Task description: Reproduce only this part of the listing: the line with "(390, 483) = (534, 661): none -> grey stool", plus every line after it through the last.

Raw data:

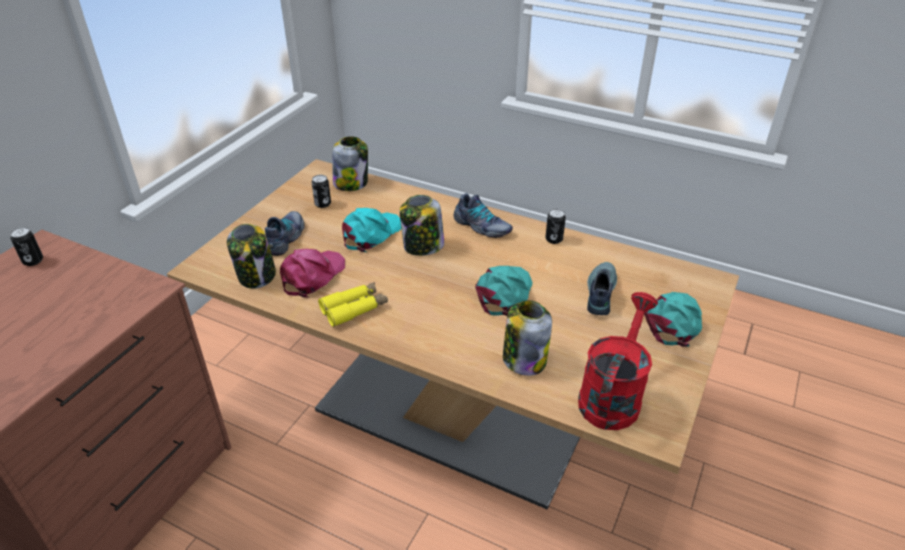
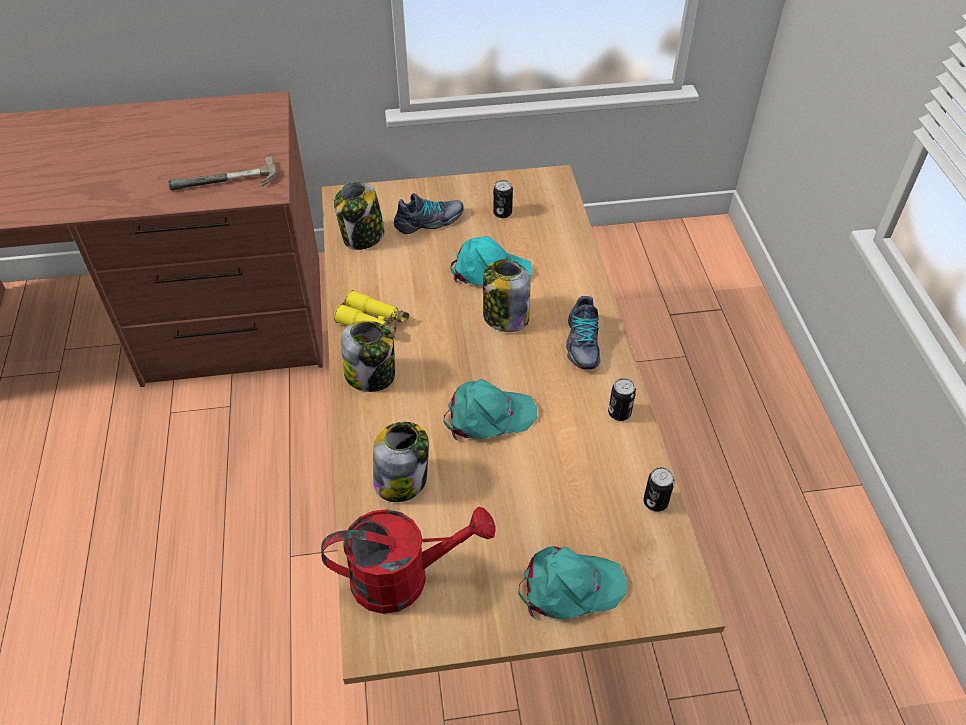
camera: 55 degrees right, 10 degrees up
(33, 261) = (249, 113): can -> can (655, 502)
(104, 310) = (225, 184): none -> hammer
(312, 276) = (393, 269): pink cap -> none
(351, 183) = (556, 211): jar -> jar (371, 375)
(599, 293) = (560, 496): shoe -> none

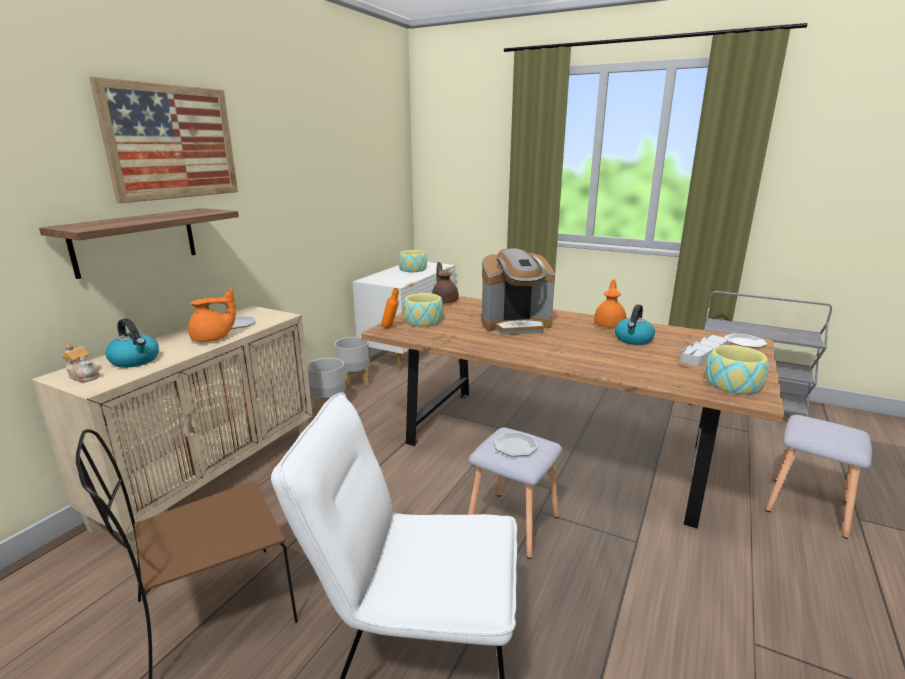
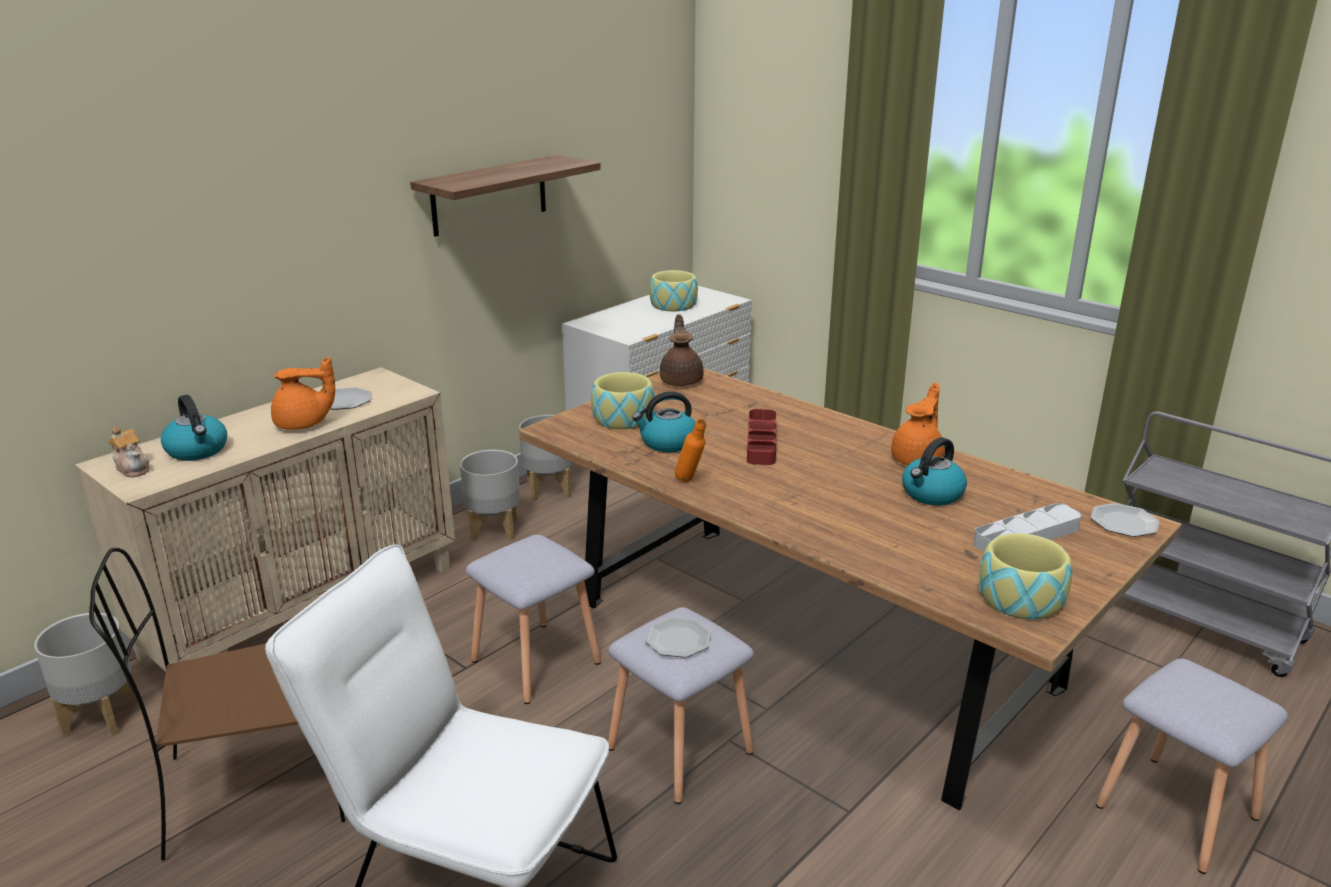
camera: 15 degrees right, 5 degrees up
(65, 579) = (102, 716): none -> grey planter
(136, 241) = (212, 282): shelf -> shelf (489, 195)
(172, 142) = (268, 140): picture -> none
(390, 483) = (534, 661): none -> grey stool
(391, 328) = (567, 426): orange bottle -> orange bottle (690, 482)
(460, 330) = (667, 443): none -> kettle
(515, 325) = (761, 442): coffee machine -> red tray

Solved problem:
(390, 483) = (534, 661): none -> grey stool
(391, 328) = (567, 426): orange bottle -> orange bottle (690, 482)
(460, 330) = (667, 443): none -> kettle
(515, 325) = (761, 442): coffee machine -> red tray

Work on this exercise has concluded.